Vijaya is not the only one to have got a new lease of life at the hands of Dr Rajesh Maaheshwari, a paediatrician, who after completing his specialisation in children’s medicine, joined the government-run GK General Hospital in Bhuj in August 1994. 

In the early days, medical resources were scarce. Despite these limitations, Dr Maaheshwari treated and saved the lives of several infants. During his one-and-half years' stint at the hospital, he came across a number of infants brought in with serious ailments from remote areas like Vagad, Bhachhau, and Rapar, most of the children branded on their bodies. 

Interacting with their parents, Maaheshwari learned that in remote areas, in the absence of awareness and access to health services, superstitions of generations have bared their fangs; parents ‘choose’ to take their ailing children for treatment to the local ‘Bhuva’ (black magician), a cure by branding.  The doctor was shocked.

After quitting the government hospital, he started a private clinic, Masoom Children at Gandhidham, also working at the hospital in Bhachhau. He came into contact with poor and socially backwards families, deeply invested in superstitious rituals and practices. 

To his surprise, children were not only branded when they were ill but even as preventive measures; children were branded with red-hot iron rings on their backs to ‘prevent’ Tuberculosis in many villages of Rapar taluka. The situation was worse in the Vagad taluka.
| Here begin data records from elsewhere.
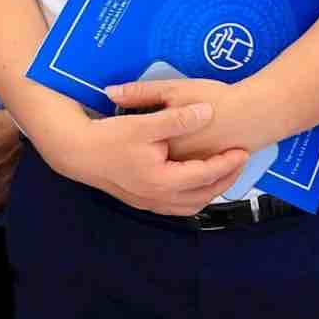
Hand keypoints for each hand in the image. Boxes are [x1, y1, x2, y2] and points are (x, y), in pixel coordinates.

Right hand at [44, 97, 249, 216]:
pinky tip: (196, 184)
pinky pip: (177, 206)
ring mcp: (149, 203)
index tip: (242, 150)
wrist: (76, 153)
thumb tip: (207, 112)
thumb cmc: (107, 137)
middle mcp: (158, 198)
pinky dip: (192, 197)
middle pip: (204, 194)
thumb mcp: (144, 124)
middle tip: (239, 161)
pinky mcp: (141, 202)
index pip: (206, 175)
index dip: (228, 163)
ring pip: (191, 205)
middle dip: (225, 179)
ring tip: (222, 173)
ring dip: (210, 191)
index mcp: (163, 180)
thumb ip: (178, 119)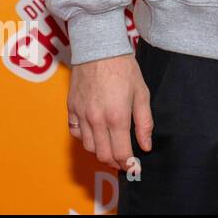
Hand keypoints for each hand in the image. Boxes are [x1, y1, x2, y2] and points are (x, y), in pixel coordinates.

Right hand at [68, 52, 152, 174]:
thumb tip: (146, 146)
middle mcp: (96, 120)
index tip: (134, 167)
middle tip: (124, 161)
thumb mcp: (141, 93)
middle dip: (114, 162)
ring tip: (112, 148)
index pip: (120, 153)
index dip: (128, 164)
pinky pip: (75, 133)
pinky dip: (85, 139)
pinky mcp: (71, 109)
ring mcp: (81, 115)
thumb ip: (144, 123)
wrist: (99, 49)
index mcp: (116, 117)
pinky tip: (96, 134)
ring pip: (88, 147)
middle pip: (102, 155)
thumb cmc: (123, 69)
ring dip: (100, 152)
The high number of branding cases deeply distressed the paediatrician. He says it felt like standing before a steep cliff, a mountainous obstacle of tradition and superstition. It was more than just curing medical symptoms, the doctor says. It was the eradication of centuries of inhumane belief from areas where little literacy had penetrated.  

“I had made up my mind that I would eradicate branding of children at any cost, knowing well that just medical prevention would not resolve the issue. It needed awareness, not only among those who practice it but among society too, who need to be sensitised about the issue through mass media. I approached a leading daily in Kutch and shared details about the deep-rooted inhumane practices. I provided a case study of a child from Vagad taluka, suffering from ‘hydrocephalus’, a condition where fluid accumulates in the brain. Such an illness demanded emergency medical treatment, but the parents instead got the child branded on his forehead. The study was widely circulated; it jolted society and even the medical fraternity. Now, there were other people to support me,” Maaheshwari said.
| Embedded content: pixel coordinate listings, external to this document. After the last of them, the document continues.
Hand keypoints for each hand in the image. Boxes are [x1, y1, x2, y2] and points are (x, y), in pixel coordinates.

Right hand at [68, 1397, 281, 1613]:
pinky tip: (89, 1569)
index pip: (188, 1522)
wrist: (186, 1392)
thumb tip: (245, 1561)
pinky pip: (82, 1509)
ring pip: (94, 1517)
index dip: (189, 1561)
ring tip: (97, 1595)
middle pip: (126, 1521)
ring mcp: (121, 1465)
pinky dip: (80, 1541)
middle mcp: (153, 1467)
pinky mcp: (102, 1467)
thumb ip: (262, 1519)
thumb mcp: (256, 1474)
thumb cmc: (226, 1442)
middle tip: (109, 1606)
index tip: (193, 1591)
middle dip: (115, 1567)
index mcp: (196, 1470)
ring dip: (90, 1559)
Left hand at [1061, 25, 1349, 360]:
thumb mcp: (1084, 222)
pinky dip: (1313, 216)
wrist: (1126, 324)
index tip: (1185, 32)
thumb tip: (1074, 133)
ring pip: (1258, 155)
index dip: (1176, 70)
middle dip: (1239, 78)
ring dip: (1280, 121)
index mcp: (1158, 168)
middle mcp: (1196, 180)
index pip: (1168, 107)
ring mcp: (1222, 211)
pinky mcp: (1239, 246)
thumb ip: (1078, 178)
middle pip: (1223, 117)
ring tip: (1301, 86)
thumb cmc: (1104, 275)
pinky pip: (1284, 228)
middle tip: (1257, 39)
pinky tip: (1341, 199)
Maaheshwari then headed for the remote rural belts, creating awareness among the population, attending religious gatherings, visiting educational institutes, addressing masses from one village to the next. 
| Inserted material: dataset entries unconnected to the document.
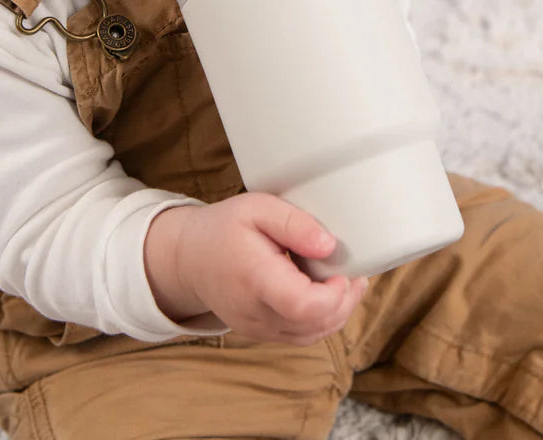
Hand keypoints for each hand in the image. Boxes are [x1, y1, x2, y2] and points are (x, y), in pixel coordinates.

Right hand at [145, 193, 367, 345]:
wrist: (188, 257)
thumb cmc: (223, 228)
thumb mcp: (257, 207)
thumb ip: (294, 223)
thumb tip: (329, 245)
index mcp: (255, 278)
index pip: (302, 305)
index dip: (334, 295)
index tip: (343, 272)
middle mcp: (256, 312)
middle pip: (314, 325)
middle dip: (345, 302)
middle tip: (354, 272)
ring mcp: (258, 328)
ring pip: (311, 335)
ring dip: (337, 312)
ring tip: (345, 280)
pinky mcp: (262, 333)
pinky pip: (300, 335)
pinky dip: (321, 319)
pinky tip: (326, 293)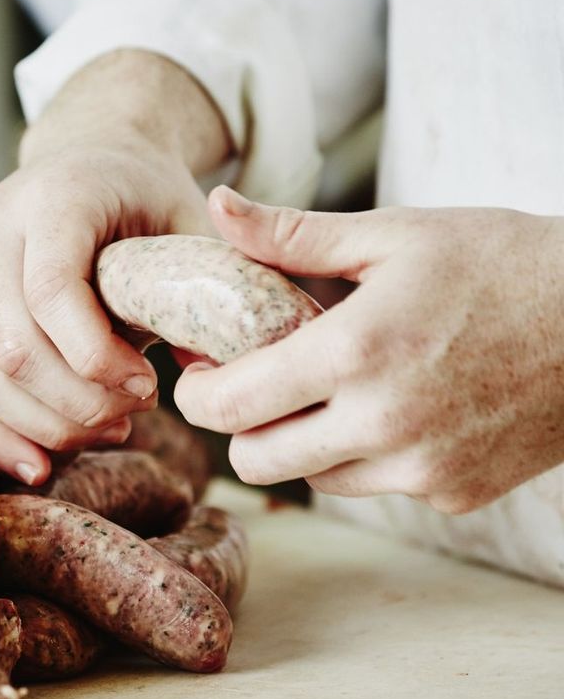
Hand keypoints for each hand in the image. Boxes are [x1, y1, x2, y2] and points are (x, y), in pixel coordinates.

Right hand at [0, 51, 229, 484]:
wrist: (92, 159)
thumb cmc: (148, 197)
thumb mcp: (189, 225)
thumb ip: (206, 286)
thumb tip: (210, 375)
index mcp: (52, 195)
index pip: (51, 290)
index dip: (96, 357)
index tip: (149, 387)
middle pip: (12, 344)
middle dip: (76, 403)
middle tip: (133, 418)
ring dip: (44, 425)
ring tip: (106, 434)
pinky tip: (42, 464)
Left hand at [174, 187, 563, 513]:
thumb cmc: (501, 262)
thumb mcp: (394, 235)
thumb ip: (294, 235)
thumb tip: (219, 205)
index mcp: (356, 354)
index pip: (231, 406)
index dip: (197, 392)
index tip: (199, 371)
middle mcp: (383, 426)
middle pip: (258, 461)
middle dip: (241, 425)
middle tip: (256, 382)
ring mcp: (422, 470)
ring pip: (315, 478)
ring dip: (304, 439)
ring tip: (331, 385)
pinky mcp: (455, 493)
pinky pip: (377, 486)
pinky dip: (366, 453)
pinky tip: (394, 404)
His incessant awareness drive was not without toil. A slander campaign was orchestrated against him, his private practice drastically dropping. He received threats over phone and in person, a cost of standing up against toxic superstition. However, this was little impediment to Dr Maaheshwari, his resolve indomitable in his aim to eradicate the practice of branding.

Maaheshwari realised to effectively counter the bane, govt intervention was required. In 2011, when a disturbing branding incident of a girl in Vagad taluka was reported by the media, NHRC was jolted from slumber. It issued a notice to the Gujarat govt for details on the issue and action taken by it. The govt flung into action, not only taking action against cases of branding and issued a public notice stating, “If any child is found branded, parents and the person who branded will be held accountable and action will be taken against them.” 

Maaheshwari said this public notice came as a ‘booster dose’ to his awareness campaign. It created fear among the parents and the local quack doctors. Branding cases started to dwindle; by 2014-15 results started showing, and in 2019, Vagad reported zero cases of child branding.